───── SOURCE MATERIAL

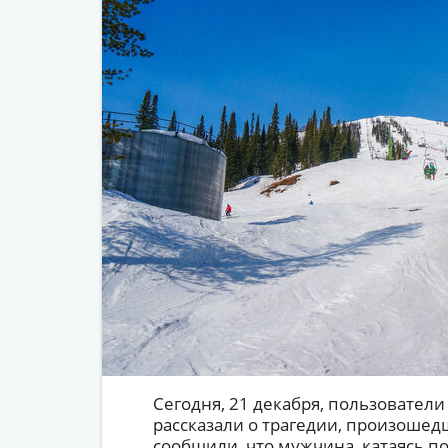
Сегодня, 21 декабря, пользователи
рассказали о трагедии, произоше
сообщили, что мужчина, катаясь по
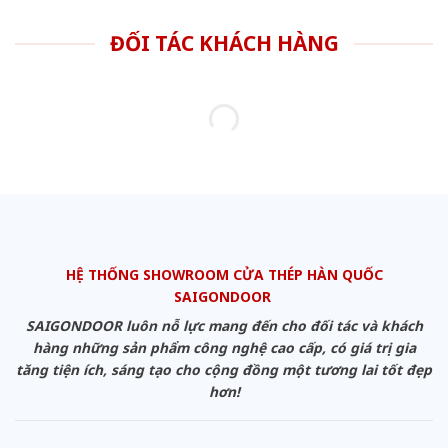
ĐỐI TÁC KHÁCH HÀNG
HỆ THỐNG SHOWROOM CỬA THÉP HÀN QUỐC
SAIGONDOOR
SAIGONDOOR luôn nỗ lực mang đến cho đối tác và khách
hàng những sản phẩm công nghệ cao cấp, có giá trị gia
tăng tiện ích, sáng tạo cho cộng đồng một tương lai tốt đẹp
hơn!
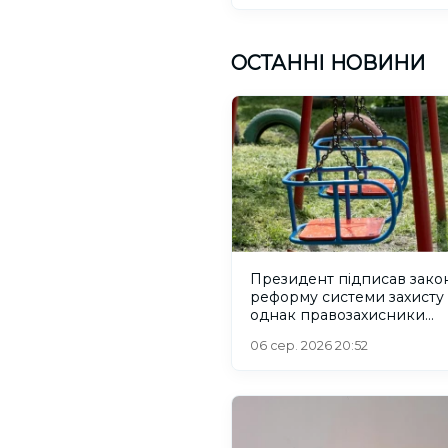
ОСТАННІ НОВИНИ
Президент підписав зако
реформу системи захисту 
однак правозахисники
критикують його
06 сер. 2026 20:52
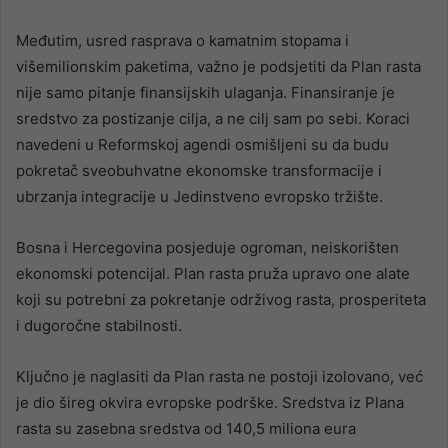
Međutim, usred rasprava o kamatnim stopama i
višemilionskim paketima, važno je podsjetiti da Plan rasta
nije samo pitanje finansijskih ulaganja. Finansiranje je
sredstvo za postizanje cilja, a ne cilj sam po sebi. Koraci
navedeni u Reformskoj agendi osmišljeni su da budu
pokretač sveobuhvatne ekonomske transformacije i
ubrzanja integracije u Jedinstveno evropsko tržište.
Bosna i Hercegovina posjeduje ogroman, neiskorišten
ekonomski potencijal. Plan rasta pruža upravo one alate
koji su potrebni za pokretanje održivog rasta, prosperiteta
i dugoročne stabilnosti.
Ključno je naglasiti da Plan rasta ne postoji izolovano, već
je dio šireg okvira evropske podrške. Sredstva iz Plana
rasta su zasebna sredstva od 140,5 miliona eura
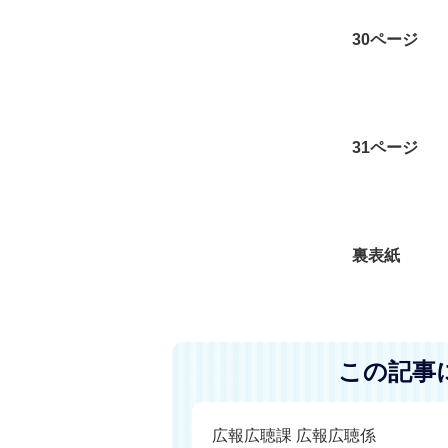
30ページ
31ページ
裏表紙
この記事
広報広聴課 広報広聴係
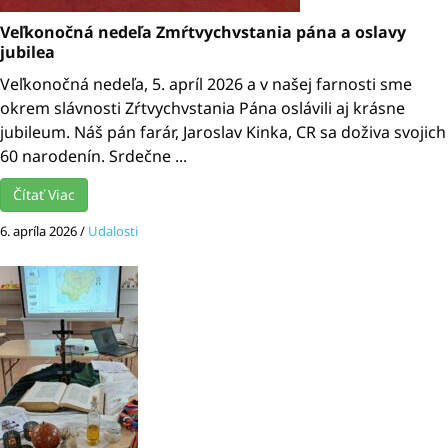
Veľkonočná nedeľa Zmŕtvychvstania pána a oslavy
jubilea
Veľkonočná nedeľa, 5. apríl 2026 a v našej farnosti sme
okrem slávnosti Zŕtvychvstania Pána oslávili aj krásne
jubileum. Náš pán farár, Jaroslav Kinka, CR sa doživa svojich
60 narodenín. Srdečne ...
Čítať Viac
6. apríla 2026
/
Udalosti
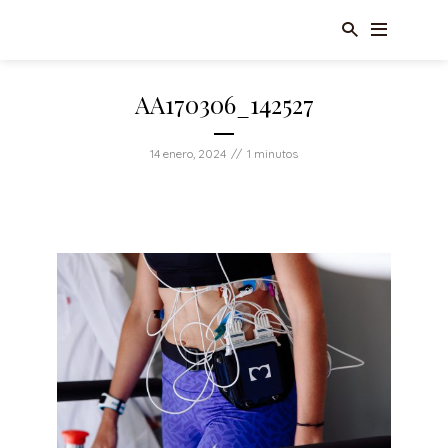
AA170306_142527
14 enero, 2024
1 minutos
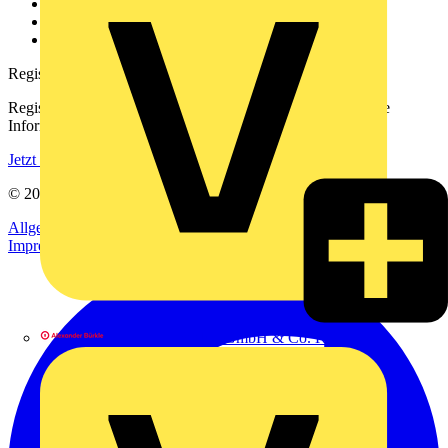
Downloadbereich (PDFs)
Häufig gestellte Fragen
voltimum.com
Registrierung
Registrieren Sie sich kostenlos und erhalten Sie stets aktuelle
Informationen aus der Elektroindustrie.
Jetzt registrieren
© 2002-
2026
Voltimum
Allgemeine Geschäftsbedingungen
Datenschutzerklärung
Impressum
Alexander Bürkle GmbH & Co. KG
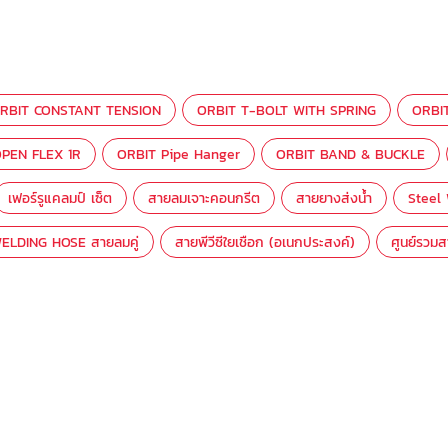
RBIT CONSTANT TENSION
ORBIT T-BOLT WITH SPRING
ORBI
PEN FLEX 1R
ORBIT Pipe Hanger
ORBIT BAND & BUCKLE
เฟอร์รูแคลมป์ เซ็ต
สายลมเจาะคอนกรีต
สายยางส่งน้ำ
Steel
ELDING HOSE สายลมคู่
สายพีวีซีใยเชือก (อเนกประสงค์)
ศูนย์รวม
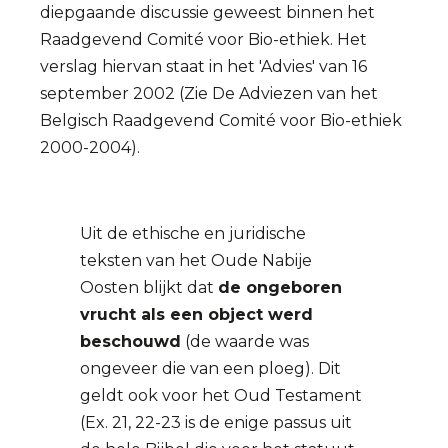
diepgaande discussie geweest binnen het
Raadgevend Comité voor Bio-ethiek. Het
verslag hiervan staat in het 'Advies' van 16
september 2002 (Zie De Adviezen van het
Belgisch Raadgevend Comité voor Bio-ethiek
2000-2004).
Uit de ethische en juridische
teksten van het Oude Nabije
Oosten blijkt dat
de ongeboren
vrucht als een object werd
beschouwd
(de waarde was
ongeveer die van een ploeg). Dit
geldt ook voor het Oud Testament
(Ex. 21, 22-23 is de enige passus uit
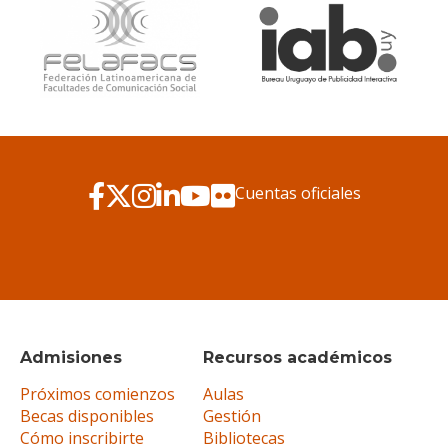
Cuentas oficiales
Admisiones
Recursos académicos
Próximos comienzos
Aulas
Becas disponibles
Gestión
Cómo inscribirte
Bibliotecas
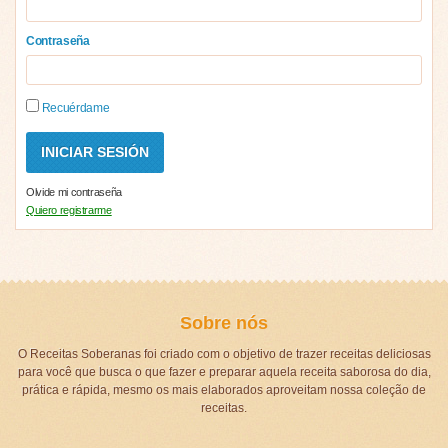
Contraseña
Recuérdame
Olvide mi contraseña
Quiero registrarme
Sobre nós
O Receitas Soberanas foi criado com o objetivo de trazer receitas deliciosas
para você que busca o que fazer e preparar aquela receita saborosa do dia,
prática e rápida, mesmo os mais elaborados aproveitam nossa coleção de
receitas.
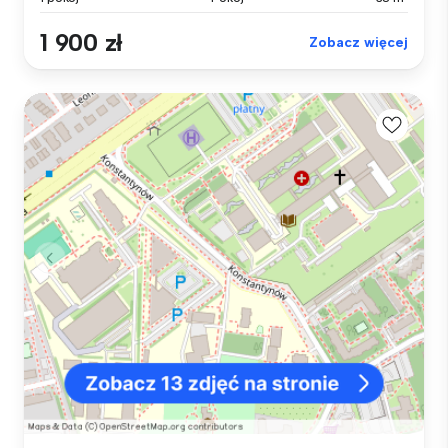
1 900 zł
Zobacz więcej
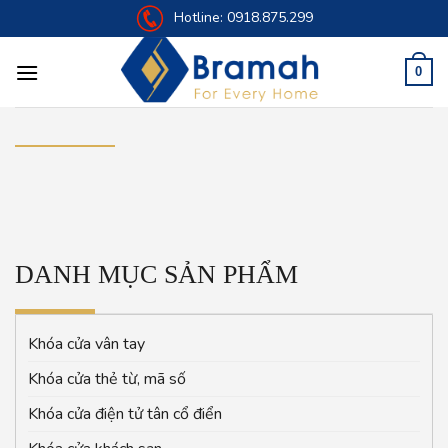
Skip
Hotline:
0918.875.299
to
content
0
DANH MỤC SẢN PHẨM
Khóa cửa vân tay
Khóa cửa thẻ từ, mã số
Khóa cửa điện tử tân cổ điển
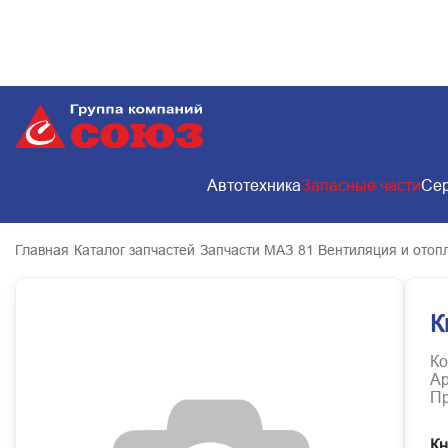
Автотехника
Запасные части
Сер
Главная
Каталог запчастей
Запчасти МАЗ
81 Вентиляция и отоп
К
Ко
Ар
Пр
Кн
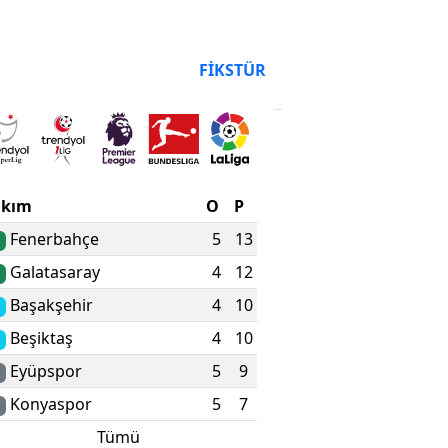
- Beşik
maçını
hakem
AN DURUMU
FIKSTÜR
açıkla
akım
O
P
Fenerbahçe
5
13
Galatasaray
4
12
Başakşehir
4
10
Beşiktaş
4
10
Eyüpspor
5
9
Konyaspor
5
7
Tümü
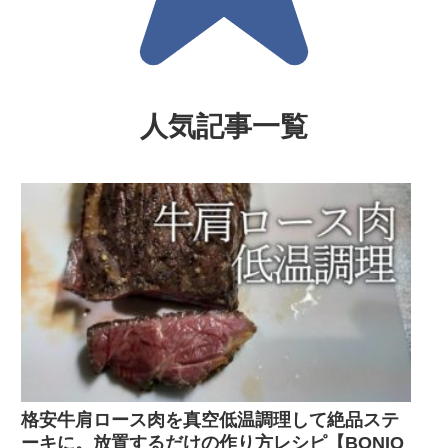
人気記事一覧
格安牛肩ロース肉を真空低温調理して絶品ステ
ーキに。放置するだけの作り方レシピ【BONIQ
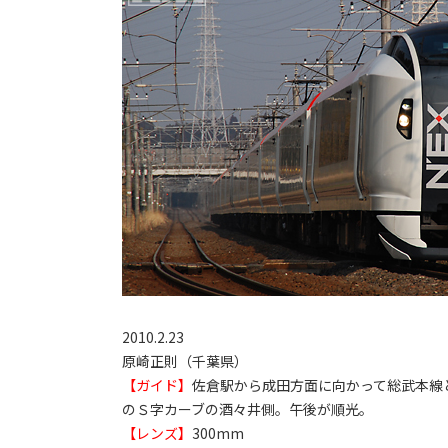
2010.2.23
原崎正則（千葉県）
【ガイド】
佐倉駅から成田方面に向かって総武本線
のＳ字カーブの酒々井側。午後が順光。
【レンズ】
300mm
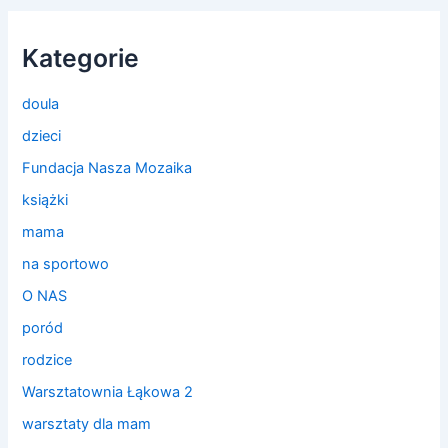
Kategorie
doula
dzieci
Fundacja Nasza Mozaika
książki
mama
na sportowo
O NAS
poród
rodzice
Warsztatownia Łąkowa 2
warsztaty dla mam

──────────

Transcribe the material exactly, keeping every word and none of the pictures.

Сегодня, 21 декабря, пользователи
рассказали о трагедии, произоше
сообщили, что мужчина, катаясь по
ĐỐI TÁC KHÁCH HÀNG
HỆ THỐNG SHOWROOM CỬA THÉP HÀN QUỐC
SAIGONDOOR
SAIGONDOOR luôn nỗ lực mang đến cho đối tác và khách
hàng những sản phẩm công nghệ cao cấp, có giá trị gia
tăng tiện ích, sáng tạo cho cộng đồng một tương lai tốt đẹp
hơn!
ОСТАННІ НОВИНИ
Президент підписав зако
реформу системи захисту 
однак правозахисники
критикують його
06 сер. 2026 20:52
Međutim, usred rasprava o kamatnim stopama i
višemilionskim paketima, važno je podsjetiti da Plan rasta
nije samo pitanje finansijskih ulaganja. Finansiranje je
sredstvo za postizanje cilja, a ne cilj sam po sebi. Koraci
navedeni u Reformskoj agendi osmišljeni su da budu
pokretač sveobuhvatne ekonomske transformacije i
ubrzanja integracije u Jedinstveno evropsko tržište.
Bosna i Hercegovina posjeduje ogroman, neiskorišten
ekonomski potencijal. Plan rasta pruža upravo one alate
koji su potrebni za pokretanje održivog rasta, prosperiteta
i dugoročne stabilnosti.
Ključno je naglasiti da Plan rasta ne postoji izolovano, već
je dio šireg okvira evropske podrške. Sredstva iz Plana
rasta su zasebna sredstva od 140,5 miliona eura
30ページ
31ページ
裏表紙
この記事
広報広聴課 広報広聴係
Veľkonočná nedeľa Zmŕtvychvstania pána a oslavy
jubilea
Veľkonočná nedeľa, 5. apríl 2026 a v našej farnosti sme
okrem slávnosti Zŕtvychvstania Pána oslávili aj krásne
jubileum. Náš pán farár, Jaroslav Kinka, CR sa doživa svojich
60 narodenín. Srdečne ...
Čítať Viac
6. apríla 2026
/
Udalosti
AA170306_142527
14 enero, 2024
1 minutos
Downloadbereich (PDFs)
Häufig gestellte Fragen
voltimum.com
Registrierung
Registrieren Sie sich kostenlos und erhalten Sie stets aktuelle
Informationen aus der Elektroindustrie.
Jetzt registrieren
© 2002-
2026
Voltimum
Allgemeine Geschäftsbedingungen
Datenschutzerklärung
Impressum
Alexander Bürkle GmbH & Co. KG
RBIT CONSTANT TENSION
ORBIT T-BOLT WITH SPRING
ORBI
PEN FLEX 1R
ORBIT Pipe Hanger
ORBIT BAND & BUCKLE
เฟอร์รูแคลมป์ เซ็ต
สายลมเจาะคอนกรีต
สายยางส่งน้ำ
Steel
ELDING HOSE สายลมคู่
สายพีวีซีใยเชือก (อเนกประสงค์)
ศูนย์รวม
diepgaande discussie geweest binnen het
Raadgevend Comité voor Bio-ethiek. Het
verslag hiervan staat in het 'Advies' van 16
september 2002 (Zie De Adviezen van het
Belgisch Raadgevend Comité voor Bio-ethiek
2000-2004).
Uit de ethische en juridische
teksten van het Oude Nabije
Oosten blijkt dat
de ongeboren
vrucht als een object werd
beschouwd
(de waarde was
ongeveer die van een ploeg). Dit
geldt ook voor het Oud Testament
(Ex. 21, 22-23 is de enige passus uit
Cuentas oficiales
Admisiones
Recursos académicos
Próximos comienzos
Aulas
Becas disponibles
Gestión
Cómo inscribirte
Bibliotecas
Contraseña
Recuérdame
Olvide mi contraseña
Quiero registrarme
Sobre nós
O Receitas Soberanas foi criado com o objetivo de trazer receitas deliciosas
para você que busca o que fazer e preparar aquela receita saborosa do dia,
prática e rápida, mesmo os mais elaborados aproveitam nossa coleção de
receitas.
1 900 zł
Zobacz więcej
Skip
Hotline:
0918.875.299
to
content
0
DANH MỤC SẢN PHẨM
Khóa cửa vân tay
Khóa cửa thẻ từ, mã số
Khóa cửa điện tử tân cổ điển
Автотехника
Запасные части
Сер
Главная
Каталог запчастей
Запчасти МАЗ
81 Вентиляция и отоп
К
Ко
Ар
Пр
Кн
- Beşik
maçını
hakem
AN DURUMU
FIKSTÜR
açıkla
akım
O
P
Fenerbahçe
5
13
Galatasaray
4
12
Başakşehir
4
10
Beşiktaş
4
10
Eyüpspor
5
9
Konyaspor
5
7
Tümü
人気記事一覧
格安牛肩ロース肉を真空低温調理して絶品ステ
ーキに。放置するだけの作り方レシピ【BONIQ
2010.2.23
原崎正則（千葉県）
【ガイド】
佐倉駅から成田方面に向かって総武本線
のＳ字カーブの酒々井側。午後が順光。
【レンズ】
300mm
Kategorie
doula
dzieci
Fundacja Nasza Mozaika
książki
mama
na sportowo
O NAS
poród
rodzice
Warsztatownia Łąkowa 2
warsztaty dla mam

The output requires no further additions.